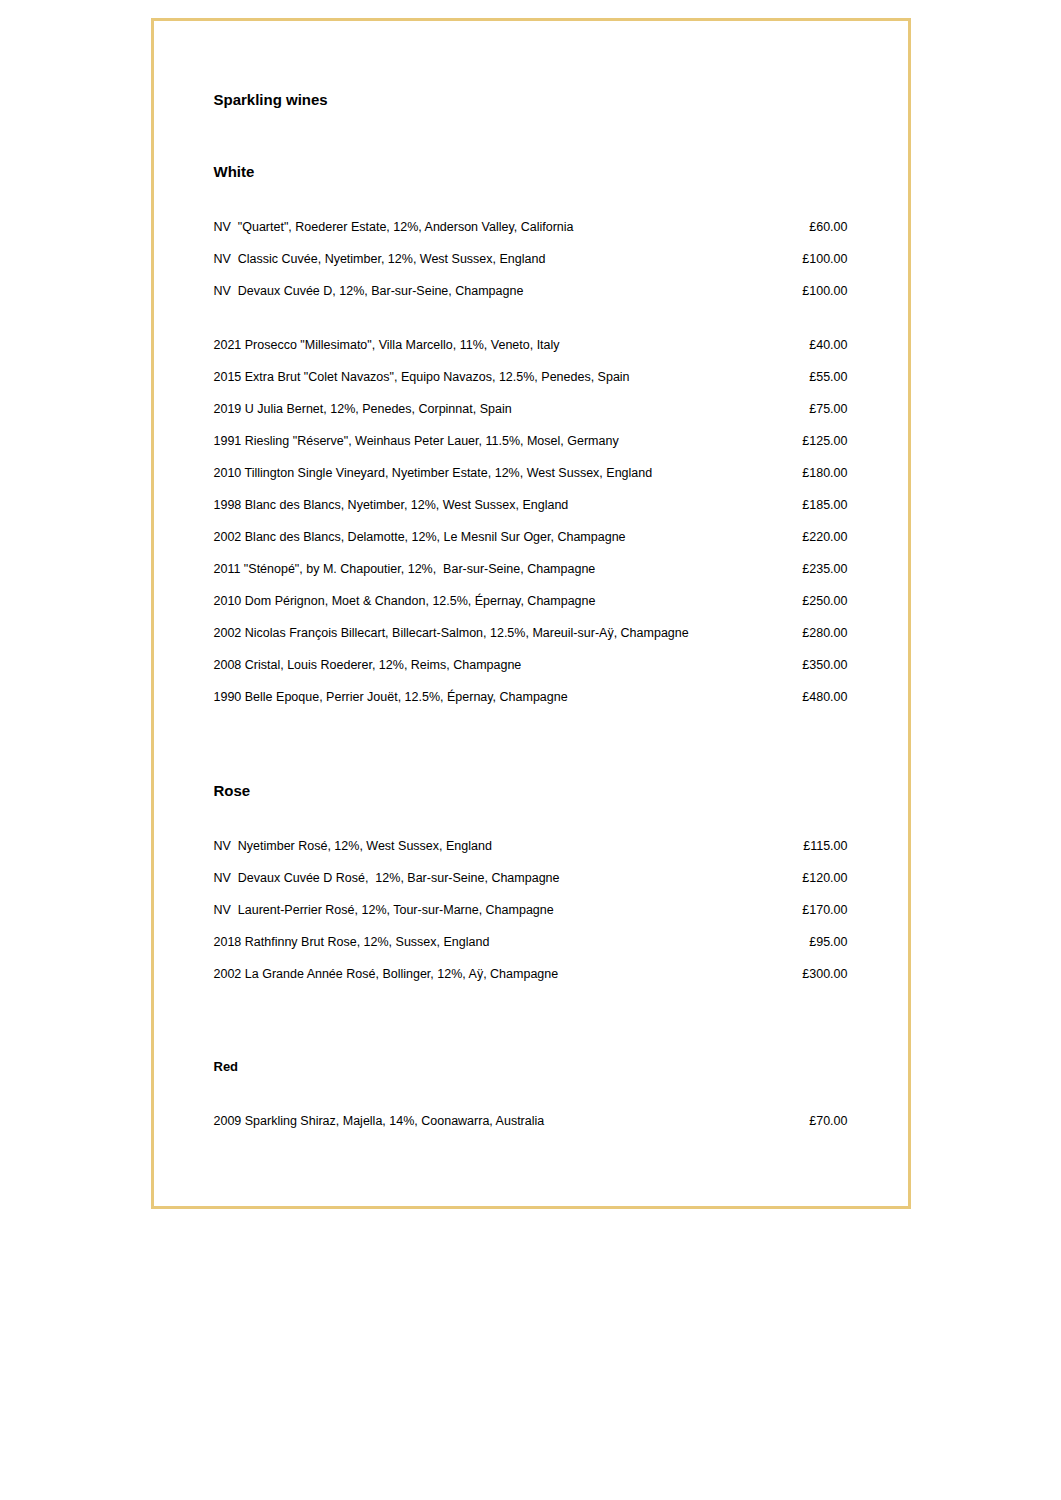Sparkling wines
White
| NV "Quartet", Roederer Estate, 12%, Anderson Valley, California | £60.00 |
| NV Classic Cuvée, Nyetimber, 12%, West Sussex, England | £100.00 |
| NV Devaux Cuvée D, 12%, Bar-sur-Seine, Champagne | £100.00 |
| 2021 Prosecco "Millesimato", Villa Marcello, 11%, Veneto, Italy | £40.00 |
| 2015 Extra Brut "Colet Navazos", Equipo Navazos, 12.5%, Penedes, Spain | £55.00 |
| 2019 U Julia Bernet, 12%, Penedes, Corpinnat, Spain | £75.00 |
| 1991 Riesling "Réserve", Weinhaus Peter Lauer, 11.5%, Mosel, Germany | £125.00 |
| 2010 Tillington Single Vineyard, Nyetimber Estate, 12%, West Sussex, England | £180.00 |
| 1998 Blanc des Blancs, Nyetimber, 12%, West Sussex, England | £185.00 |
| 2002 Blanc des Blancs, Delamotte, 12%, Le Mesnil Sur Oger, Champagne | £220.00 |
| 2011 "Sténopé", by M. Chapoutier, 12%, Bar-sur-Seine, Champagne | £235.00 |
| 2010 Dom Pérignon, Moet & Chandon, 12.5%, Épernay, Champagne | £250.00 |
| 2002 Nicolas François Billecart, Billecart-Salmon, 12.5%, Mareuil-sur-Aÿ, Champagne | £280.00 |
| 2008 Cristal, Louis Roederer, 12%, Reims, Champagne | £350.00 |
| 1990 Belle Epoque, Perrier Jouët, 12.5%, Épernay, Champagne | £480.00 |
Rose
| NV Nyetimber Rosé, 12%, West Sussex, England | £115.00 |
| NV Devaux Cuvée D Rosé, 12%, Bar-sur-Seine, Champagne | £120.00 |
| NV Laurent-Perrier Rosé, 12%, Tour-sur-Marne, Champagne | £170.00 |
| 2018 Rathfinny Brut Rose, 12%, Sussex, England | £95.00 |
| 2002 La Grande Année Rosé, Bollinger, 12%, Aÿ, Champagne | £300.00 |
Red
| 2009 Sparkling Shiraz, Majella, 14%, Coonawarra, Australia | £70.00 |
==
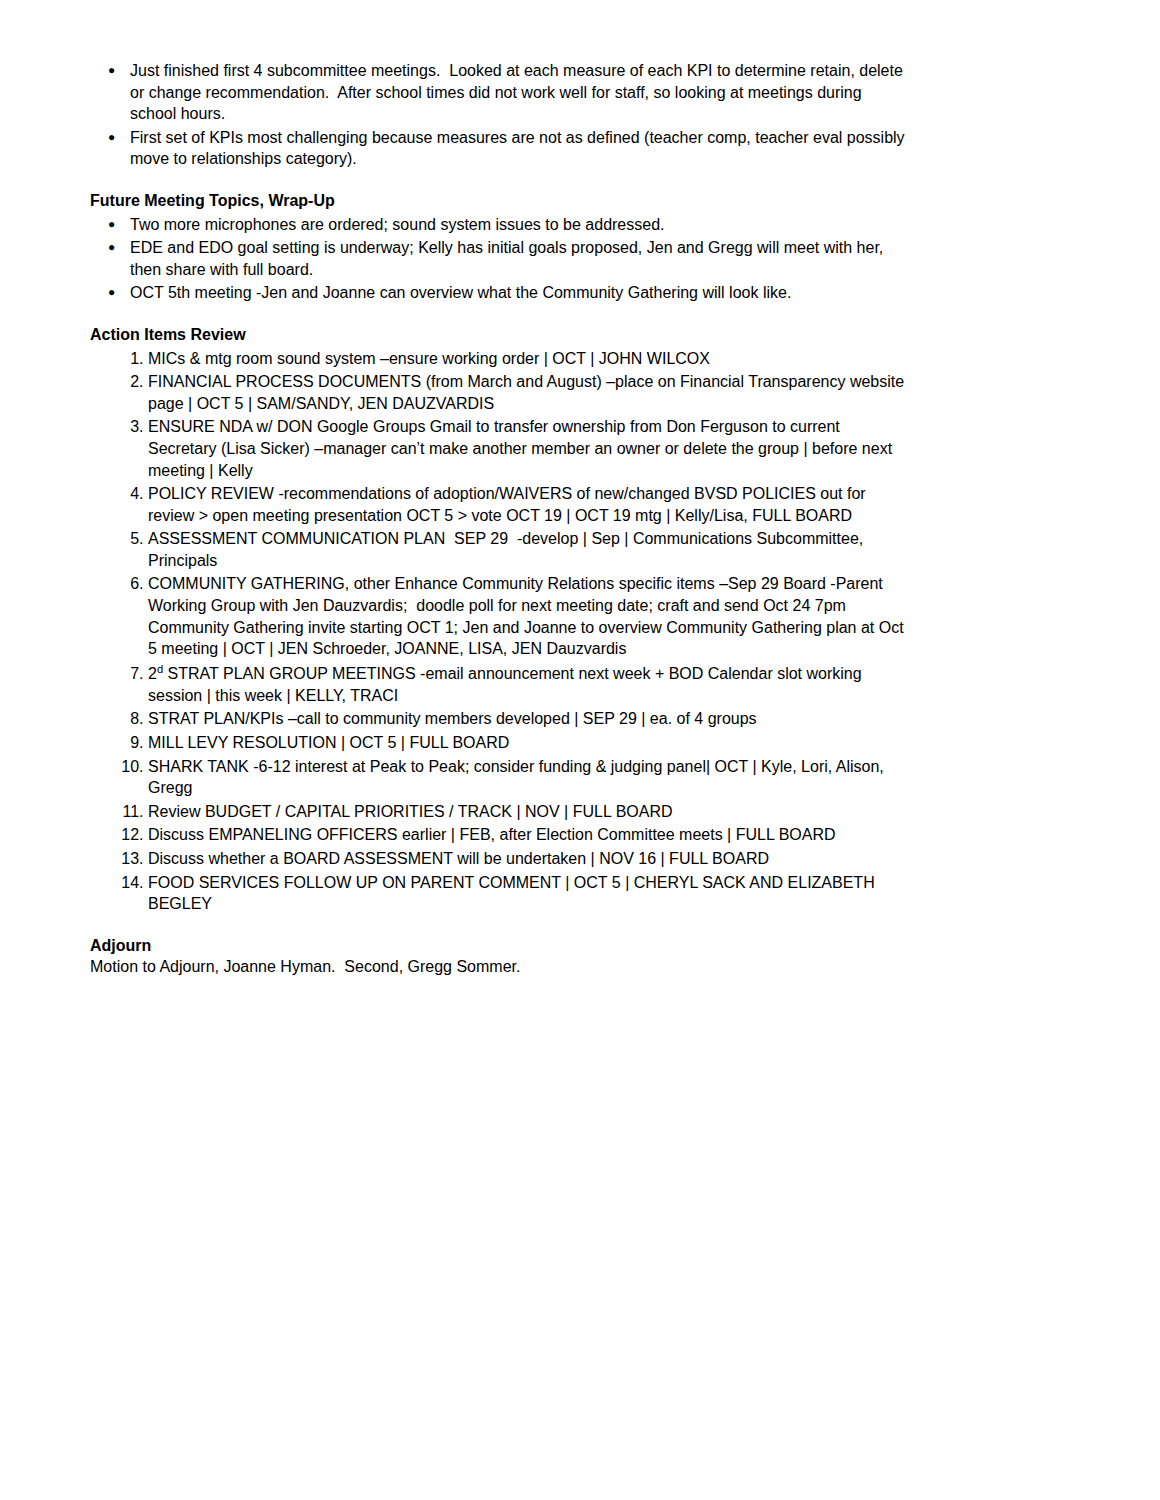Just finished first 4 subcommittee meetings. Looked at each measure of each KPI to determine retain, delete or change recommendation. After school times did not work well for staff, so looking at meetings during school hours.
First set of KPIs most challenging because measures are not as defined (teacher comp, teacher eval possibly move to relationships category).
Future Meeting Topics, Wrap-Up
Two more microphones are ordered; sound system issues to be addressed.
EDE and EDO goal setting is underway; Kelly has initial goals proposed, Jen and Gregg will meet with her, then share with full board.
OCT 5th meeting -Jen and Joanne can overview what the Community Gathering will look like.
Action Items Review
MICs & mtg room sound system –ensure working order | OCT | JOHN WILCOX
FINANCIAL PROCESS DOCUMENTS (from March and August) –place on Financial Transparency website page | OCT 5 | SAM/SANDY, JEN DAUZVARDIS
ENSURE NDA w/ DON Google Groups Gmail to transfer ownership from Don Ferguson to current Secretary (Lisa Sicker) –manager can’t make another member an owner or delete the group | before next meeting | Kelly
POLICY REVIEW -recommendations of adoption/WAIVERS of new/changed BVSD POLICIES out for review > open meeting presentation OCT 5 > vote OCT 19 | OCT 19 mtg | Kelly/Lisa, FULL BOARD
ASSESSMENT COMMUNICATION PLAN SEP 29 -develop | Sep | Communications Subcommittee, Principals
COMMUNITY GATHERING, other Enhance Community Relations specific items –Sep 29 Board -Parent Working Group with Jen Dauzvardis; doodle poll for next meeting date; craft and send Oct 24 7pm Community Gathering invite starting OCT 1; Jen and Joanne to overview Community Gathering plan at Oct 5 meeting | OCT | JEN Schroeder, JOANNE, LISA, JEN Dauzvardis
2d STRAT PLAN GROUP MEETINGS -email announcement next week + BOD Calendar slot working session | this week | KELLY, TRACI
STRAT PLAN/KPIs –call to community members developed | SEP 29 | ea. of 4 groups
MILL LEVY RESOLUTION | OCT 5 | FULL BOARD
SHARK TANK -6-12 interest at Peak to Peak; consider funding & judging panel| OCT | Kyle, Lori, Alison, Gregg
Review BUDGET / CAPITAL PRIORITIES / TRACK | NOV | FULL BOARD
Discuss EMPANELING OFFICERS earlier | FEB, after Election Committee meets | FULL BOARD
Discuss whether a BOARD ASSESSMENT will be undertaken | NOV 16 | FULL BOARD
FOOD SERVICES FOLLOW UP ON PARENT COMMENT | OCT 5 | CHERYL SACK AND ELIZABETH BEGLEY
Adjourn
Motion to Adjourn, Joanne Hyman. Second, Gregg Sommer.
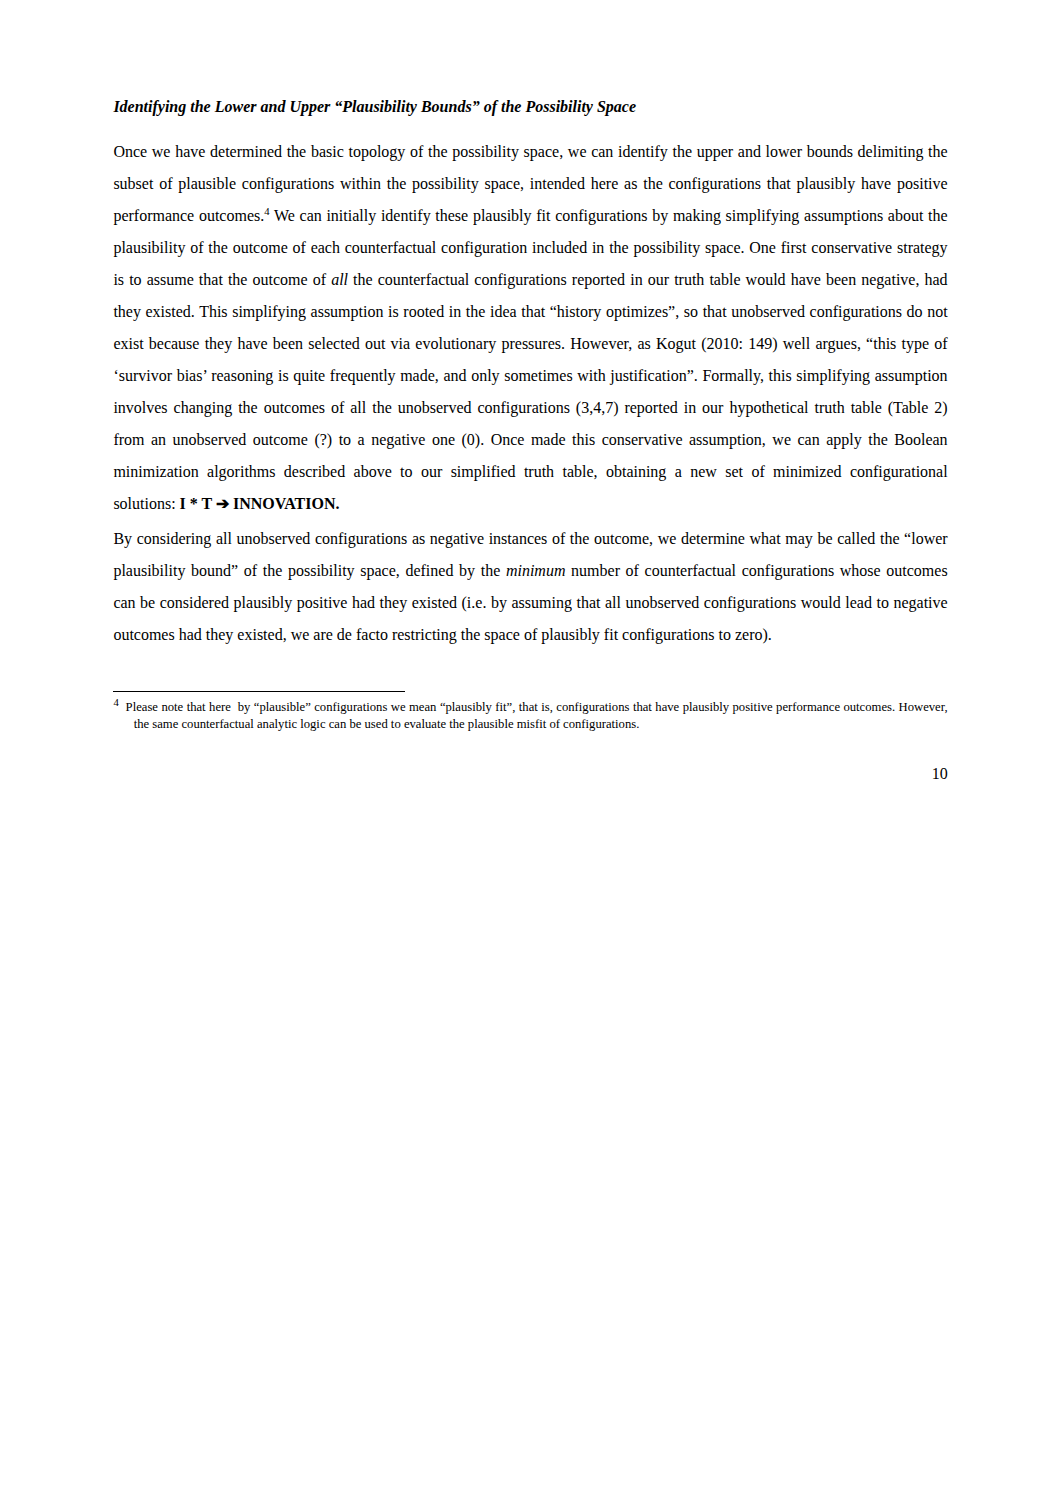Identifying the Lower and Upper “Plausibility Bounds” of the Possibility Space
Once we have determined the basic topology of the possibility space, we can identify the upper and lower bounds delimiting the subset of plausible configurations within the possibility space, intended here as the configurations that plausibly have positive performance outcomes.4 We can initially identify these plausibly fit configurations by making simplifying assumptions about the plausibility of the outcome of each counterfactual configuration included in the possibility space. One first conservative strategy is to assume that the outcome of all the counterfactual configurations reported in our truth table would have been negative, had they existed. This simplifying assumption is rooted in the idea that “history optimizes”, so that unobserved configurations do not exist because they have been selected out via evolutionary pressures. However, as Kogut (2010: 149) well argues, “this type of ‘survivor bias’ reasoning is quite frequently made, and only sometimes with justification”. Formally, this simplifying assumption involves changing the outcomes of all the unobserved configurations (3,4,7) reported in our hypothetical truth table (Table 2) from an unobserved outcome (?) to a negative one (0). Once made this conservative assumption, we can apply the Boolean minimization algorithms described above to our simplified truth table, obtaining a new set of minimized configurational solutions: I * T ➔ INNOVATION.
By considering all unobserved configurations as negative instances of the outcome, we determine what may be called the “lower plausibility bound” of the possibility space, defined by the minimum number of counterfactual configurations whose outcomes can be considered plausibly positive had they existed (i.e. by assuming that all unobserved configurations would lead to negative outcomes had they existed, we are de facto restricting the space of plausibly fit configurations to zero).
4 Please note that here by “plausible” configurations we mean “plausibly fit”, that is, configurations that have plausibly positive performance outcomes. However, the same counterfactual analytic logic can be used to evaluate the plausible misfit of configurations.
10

● **What to produce**: The string "Nyetimber" may appear in the lines of the records above. State how many lines contain it, with no other words.

● **Answer to this problem**: 4